The venture fund is Mayo’s later-stage tool for investment help. The first step is usually taken by the Innovation Loan Program, run by the Office of Intellectual Property. Mayo says this office has generated more than $115 million in the last 23 years for patient care, education and research.

The Innovation Loan focuses on "ideas that fall outside typical funding options," according to Mayo’s definition. It provides up to $200,000 loans per qualifying idea. That money is usually earmarked for making prototypes, early research and things like pre-clinical studies.

San Francisco-based Nile Therapeutics is one company that has made use of this program. It is based on the work of Dr. John Burnett, a Mayo Clinic cardiologist. He works with peptides in the heart and combines them with ones from the green mamba snake.

A total of 37 projects have been given such loans, and repayment is made once income starts rolling in.
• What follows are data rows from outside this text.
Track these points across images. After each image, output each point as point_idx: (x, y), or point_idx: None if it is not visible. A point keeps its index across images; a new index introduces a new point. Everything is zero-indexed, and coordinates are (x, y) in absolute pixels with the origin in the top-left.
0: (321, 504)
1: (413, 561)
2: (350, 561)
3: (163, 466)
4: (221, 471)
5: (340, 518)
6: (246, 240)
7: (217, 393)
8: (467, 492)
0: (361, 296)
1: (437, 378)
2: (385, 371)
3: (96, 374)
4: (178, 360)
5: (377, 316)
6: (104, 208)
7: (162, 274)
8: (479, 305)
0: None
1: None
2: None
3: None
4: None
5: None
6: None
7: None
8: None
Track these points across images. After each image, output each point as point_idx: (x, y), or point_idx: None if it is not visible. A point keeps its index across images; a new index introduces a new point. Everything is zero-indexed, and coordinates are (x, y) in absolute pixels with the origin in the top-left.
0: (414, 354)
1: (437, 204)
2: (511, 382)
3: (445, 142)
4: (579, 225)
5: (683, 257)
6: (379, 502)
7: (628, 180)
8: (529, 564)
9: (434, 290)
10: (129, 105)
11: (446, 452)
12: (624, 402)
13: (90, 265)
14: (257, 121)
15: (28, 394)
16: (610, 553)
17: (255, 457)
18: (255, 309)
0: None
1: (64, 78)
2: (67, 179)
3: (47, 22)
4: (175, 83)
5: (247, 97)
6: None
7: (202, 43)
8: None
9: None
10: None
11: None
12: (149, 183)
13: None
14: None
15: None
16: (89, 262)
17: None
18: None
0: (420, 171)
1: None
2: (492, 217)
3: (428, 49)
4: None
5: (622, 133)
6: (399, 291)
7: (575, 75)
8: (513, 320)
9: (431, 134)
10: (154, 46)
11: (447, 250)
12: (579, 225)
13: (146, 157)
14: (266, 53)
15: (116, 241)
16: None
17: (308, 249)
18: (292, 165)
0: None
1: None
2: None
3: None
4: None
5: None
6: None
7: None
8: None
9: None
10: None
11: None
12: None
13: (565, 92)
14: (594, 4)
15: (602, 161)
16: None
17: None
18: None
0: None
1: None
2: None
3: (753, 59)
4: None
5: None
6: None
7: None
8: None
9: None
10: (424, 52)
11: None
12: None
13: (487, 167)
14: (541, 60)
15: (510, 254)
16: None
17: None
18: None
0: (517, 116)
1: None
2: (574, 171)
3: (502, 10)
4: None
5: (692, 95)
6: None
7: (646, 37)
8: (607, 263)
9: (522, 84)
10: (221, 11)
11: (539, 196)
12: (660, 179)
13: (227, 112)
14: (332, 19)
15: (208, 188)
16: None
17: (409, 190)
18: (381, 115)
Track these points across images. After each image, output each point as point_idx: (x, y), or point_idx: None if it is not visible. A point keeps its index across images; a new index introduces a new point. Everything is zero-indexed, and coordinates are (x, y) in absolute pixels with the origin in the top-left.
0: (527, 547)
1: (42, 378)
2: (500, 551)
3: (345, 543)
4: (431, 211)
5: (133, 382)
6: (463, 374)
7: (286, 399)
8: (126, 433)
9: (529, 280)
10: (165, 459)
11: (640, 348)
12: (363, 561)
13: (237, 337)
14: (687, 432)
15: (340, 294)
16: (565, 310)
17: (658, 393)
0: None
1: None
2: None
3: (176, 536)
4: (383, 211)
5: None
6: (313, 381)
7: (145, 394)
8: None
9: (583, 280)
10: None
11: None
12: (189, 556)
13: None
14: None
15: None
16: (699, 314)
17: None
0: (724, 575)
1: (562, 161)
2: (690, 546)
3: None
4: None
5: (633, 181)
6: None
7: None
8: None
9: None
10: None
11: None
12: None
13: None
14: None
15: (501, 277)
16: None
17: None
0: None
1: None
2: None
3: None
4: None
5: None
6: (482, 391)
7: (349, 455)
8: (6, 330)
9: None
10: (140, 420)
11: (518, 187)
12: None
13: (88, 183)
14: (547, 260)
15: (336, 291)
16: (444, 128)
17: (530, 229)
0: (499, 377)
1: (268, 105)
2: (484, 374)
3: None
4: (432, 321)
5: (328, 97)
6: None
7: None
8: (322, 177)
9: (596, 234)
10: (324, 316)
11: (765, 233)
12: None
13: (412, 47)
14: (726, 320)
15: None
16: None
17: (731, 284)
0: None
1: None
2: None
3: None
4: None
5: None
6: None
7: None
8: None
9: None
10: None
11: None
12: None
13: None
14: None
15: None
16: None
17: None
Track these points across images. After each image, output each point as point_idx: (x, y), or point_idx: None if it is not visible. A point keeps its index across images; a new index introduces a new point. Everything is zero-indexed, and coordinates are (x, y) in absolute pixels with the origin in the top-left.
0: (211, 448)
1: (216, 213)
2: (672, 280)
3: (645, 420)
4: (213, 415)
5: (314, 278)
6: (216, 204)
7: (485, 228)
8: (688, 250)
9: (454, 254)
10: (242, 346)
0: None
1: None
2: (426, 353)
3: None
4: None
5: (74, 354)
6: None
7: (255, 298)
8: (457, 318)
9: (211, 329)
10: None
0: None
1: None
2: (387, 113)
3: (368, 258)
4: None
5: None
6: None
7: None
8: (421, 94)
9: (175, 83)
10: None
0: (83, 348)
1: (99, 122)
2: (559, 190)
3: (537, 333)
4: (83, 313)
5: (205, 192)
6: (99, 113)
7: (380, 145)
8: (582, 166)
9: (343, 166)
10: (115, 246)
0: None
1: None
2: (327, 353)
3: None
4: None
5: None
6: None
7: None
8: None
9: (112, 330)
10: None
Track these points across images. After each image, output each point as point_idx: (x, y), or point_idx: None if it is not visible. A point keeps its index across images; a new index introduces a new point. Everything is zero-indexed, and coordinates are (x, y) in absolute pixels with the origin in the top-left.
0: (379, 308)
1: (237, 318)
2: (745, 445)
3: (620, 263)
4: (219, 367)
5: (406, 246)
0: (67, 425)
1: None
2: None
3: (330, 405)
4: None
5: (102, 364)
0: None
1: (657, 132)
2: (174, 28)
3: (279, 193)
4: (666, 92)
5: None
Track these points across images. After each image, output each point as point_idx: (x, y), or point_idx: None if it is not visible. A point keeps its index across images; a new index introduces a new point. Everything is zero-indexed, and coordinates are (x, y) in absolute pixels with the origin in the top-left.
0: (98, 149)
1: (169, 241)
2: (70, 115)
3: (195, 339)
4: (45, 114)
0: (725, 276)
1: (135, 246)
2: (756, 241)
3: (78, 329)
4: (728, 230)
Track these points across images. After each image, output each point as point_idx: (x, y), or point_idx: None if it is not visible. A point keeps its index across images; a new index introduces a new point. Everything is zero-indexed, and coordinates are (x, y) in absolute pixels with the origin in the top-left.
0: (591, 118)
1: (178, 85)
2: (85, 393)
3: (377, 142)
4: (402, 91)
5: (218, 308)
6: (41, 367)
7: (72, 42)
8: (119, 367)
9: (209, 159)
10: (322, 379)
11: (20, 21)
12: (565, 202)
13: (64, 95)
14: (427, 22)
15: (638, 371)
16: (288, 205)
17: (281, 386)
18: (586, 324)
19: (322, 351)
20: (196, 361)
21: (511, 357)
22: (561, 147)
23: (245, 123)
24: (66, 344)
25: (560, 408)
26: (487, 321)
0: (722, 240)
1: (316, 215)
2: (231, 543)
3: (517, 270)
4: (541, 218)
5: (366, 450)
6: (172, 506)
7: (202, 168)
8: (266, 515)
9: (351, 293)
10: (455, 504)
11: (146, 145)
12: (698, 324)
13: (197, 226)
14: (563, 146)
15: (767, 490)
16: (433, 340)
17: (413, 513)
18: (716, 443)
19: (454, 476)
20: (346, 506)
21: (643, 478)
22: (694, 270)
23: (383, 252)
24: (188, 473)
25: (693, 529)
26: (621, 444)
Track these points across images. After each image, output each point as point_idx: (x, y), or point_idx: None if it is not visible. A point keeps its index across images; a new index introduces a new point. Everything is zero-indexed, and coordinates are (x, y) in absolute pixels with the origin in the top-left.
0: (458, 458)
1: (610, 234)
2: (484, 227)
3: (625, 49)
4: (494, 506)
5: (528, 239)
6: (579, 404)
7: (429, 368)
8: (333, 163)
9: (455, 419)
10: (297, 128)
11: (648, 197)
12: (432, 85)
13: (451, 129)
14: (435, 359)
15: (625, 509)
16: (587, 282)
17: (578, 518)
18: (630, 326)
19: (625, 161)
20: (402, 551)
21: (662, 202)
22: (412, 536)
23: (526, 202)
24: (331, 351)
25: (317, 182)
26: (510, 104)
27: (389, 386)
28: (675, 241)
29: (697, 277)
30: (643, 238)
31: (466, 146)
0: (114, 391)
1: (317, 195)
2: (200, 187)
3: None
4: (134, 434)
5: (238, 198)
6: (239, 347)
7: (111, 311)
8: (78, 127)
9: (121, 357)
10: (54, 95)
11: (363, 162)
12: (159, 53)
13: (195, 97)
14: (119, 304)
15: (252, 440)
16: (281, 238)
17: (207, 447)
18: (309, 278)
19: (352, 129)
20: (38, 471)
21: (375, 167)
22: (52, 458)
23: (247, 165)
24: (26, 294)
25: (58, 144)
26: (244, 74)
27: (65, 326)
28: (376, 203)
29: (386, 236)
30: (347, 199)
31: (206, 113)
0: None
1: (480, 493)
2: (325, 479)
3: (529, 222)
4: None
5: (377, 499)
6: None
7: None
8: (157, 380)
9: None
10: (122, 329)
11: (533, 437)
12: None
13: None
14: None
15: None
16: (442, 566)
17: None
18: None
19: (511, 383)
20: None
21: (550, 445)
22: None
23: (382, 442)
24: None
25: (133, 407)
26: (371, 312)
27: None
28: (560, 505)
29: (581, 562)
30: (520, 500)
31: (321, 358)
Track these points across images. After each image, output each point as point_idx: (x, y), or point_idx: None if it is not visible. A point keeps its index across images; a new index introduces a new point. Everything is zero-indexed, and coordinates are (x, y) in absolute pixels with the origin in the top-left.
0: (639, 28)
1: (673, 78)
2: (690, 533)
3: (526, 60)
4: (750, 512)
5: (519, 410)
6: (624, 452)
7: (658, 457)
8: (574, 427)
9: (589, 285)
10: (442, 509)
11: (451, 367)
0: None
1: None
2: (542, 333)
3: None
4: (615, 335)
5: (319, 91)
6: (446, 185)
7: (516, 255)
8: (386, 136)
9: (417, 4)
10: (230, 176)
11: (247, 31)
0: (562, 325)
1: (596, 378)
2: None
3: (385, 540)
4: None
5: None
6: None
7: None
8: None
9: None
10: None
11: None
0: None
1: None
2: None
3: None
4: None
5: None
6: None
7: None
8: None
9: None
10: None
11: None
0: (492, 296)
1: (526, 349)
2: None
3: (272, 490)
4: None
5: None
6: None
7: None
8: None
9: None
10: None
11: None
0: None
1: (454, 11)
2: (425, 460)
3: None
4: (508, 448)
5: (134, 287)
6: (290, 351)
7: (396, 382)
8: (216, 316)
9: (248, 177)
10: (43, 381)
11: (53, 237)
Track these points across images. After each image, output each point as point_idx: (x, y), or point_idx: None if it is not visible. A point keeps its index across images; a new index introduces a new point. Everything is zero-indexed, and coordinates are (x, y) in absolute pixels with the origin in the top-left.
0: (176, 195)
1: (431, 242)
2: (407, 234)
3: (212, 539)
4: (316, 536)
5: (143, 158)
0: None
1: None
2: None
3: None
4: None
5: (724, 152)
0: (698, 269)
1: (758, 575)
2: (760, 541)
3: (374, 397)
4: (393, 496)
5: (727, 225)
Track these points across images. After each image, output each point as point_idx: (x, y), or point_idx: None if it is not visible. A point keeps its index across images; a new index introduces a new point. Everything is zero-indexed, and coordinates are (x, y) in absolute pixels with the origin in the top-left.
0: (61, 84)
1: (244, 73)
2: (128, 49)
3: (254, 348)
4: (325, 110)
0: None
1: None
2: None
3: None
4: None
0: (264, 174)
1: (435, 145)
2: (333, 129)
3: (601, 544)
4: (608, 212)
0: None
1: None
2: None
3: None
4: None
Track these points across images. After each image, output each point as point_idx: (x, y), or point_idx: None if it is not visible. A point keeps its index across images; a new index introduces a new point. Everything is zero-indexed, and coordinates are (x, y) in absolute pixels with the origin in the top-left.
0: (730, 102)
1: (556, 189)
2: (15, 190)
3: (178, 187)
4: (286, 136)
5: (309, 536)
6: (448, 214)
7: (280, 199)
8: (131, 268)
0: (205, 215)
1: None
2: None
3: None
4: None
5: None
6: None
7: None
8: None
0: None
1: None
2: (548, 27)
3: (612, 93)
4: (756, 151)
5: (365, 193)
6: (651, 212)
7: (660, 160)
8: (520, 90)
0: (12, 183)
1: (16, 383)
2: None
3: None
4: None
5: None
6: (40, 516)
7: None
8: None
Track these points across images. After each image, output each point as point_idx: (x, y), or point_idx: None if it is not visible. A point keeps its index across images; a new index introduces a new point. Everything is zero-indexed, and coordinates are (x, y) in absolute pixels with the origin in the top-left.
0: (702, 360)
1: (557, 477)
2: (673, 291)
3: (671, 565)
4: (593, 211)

Mayo Clinic says 5 percent of the Office of Intellectual Property’s licensing revenue is invested in this program.

In between this loan program and the MMV II funding is the President’s Translation Fund.

Its goal, says Mayo, is to provide money "to span the funding gap between basic and translational research and to advance discoveries from ideas to technologies that improve patient care."


The bridge fund was created by Mayo President and CEO Dr. Denis Cortese. Since it was launched in 2005, this fund has financed 25 Mayo Clinic technologies.